- Occupations: Journalist, author, broadcaster, communications specialist
- Years active: 1990s–present
- Notable work: Arrivals and Sailings: The Making of George Wyllie (2016)

= Jan Patience =

Scottish journalist and author

Jan Patience is a Scottish arts journalist, author, and broadcaster. She is a long-standing arts columnist for The Sunday Post and previously wrote on visual art for The Herald. She is the co-author, with Louise Wyllie, of Arrivals and Sailings: The Making of George Wyllie (2016), a biography of the Scottish artist George Wyllie.

== Career ==
=== Journalism ===
Patience has worked as a journalist and editor for more than 30 years, contributing to a range of publications including The Times, the Sunday Times, The Herald, the Daily Record, The National, The Sunday Post and Homes & Interiors Scotland.
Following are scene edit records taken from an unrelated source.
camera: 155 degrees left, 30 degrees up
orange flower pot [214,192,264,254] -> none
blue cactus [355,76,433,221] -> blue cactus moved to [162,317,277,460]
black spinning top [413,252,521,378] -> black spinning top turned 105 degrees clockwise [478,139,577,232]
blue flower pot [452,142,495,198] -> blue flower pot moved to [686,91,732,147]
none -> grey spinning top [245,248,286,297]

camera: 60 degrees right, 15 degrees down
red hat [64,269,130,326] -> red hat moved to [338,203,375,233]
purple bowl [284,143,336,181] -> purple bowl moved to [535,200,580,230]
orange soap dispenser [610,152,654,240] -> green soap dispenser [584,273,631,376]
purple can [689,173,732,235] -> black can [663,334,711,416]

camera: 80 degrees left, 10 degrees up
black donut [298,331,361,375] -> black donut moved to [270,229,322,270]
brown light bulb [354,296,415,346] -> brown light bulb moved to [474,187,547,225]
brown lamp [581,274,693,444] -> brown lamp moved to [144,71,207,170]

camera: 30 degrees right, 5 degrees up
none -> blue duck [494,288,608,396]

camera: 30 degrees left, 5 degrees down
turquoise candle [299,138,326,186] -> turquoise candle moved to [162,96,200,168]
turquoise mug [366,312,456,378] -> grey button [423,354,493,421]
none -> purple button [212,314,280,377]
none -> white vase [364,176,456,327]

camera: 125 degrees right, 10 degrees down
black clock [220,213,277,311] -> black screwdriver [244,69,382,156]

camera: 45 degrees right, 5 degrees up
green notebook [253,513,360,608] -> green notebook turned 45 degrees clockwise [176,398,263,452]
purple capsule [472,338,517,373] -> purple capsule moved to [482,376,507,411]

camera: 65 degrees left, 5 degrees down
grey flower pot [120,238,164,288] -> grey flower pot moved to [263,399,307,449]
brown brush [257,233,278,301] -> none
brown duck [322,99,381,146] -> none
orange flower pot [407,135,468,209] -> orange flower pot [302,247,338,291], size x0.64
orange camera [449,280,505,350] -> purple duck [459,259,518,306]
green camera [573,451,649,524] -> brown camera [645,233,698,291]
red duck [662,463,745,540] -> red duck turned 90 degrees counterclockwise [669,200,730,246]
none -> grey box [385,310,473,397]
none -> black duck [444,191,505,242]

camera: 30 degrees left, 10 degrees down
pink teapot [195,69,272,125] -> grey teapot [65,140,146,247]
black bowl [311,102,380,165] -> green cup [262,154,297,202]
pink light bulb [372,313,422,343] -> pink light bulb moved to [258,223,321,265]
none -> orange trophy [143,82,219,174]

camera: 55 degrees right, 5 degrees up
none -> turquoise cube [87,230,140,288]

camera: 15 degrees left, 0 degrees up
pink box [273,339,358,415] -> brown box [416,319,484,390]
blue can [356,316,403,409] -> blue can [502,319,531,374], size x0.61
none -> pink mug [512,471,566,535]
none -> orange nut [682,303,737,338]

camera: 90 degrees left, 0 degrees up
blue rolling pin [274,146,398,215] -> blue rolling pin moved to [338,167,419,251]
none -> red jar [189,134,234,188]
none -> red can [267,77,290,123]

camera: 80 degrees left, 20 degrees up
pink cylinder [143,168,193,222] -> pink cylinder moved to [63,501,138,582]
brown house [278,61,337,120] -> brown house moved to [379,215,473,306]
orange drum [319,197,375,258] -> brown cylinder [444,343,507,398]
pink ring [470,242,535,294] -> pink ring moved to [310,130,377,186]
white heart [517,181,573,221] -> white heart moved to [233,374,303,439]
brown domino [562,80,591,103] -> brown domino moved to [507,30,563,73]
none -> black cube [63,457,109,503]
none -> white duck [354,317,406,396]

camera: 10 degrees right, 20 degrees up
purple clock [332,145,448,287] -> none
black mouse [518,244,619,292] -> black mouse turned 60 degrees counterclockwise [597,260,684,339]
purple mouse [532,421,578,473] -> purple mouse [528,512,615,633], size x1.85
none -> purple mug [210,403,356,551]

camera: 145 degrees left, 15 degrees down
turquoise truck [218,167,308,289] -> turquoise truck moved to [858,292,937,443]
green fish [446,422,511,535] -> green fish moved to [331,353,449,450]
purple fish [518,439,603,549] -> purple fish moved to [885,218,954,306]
She was previously editor of the Daily Record Saturday magazine, which won Magazine of the Year at the Scottish Press Awards during her tenure.

=== Broadcasting ===
Patience appears regularly as an arts commentator on radio and television, including BBC Radio Scotland, BBC Radio 4's Front Row,BBC Scotland and STV.

== Bibliography ==
- Arrivals and Sailings: The Making of George Wyllie (with Louise Wyllie), Polygon/Birlinn, 2016. ISBN 978-1-84697-306-2.

== Memberships and affiliations ==
- Founding member and former co-chair (2019–2021) of Women in Journalism Scotland.
- Former chair of the Friends of George Wyllie.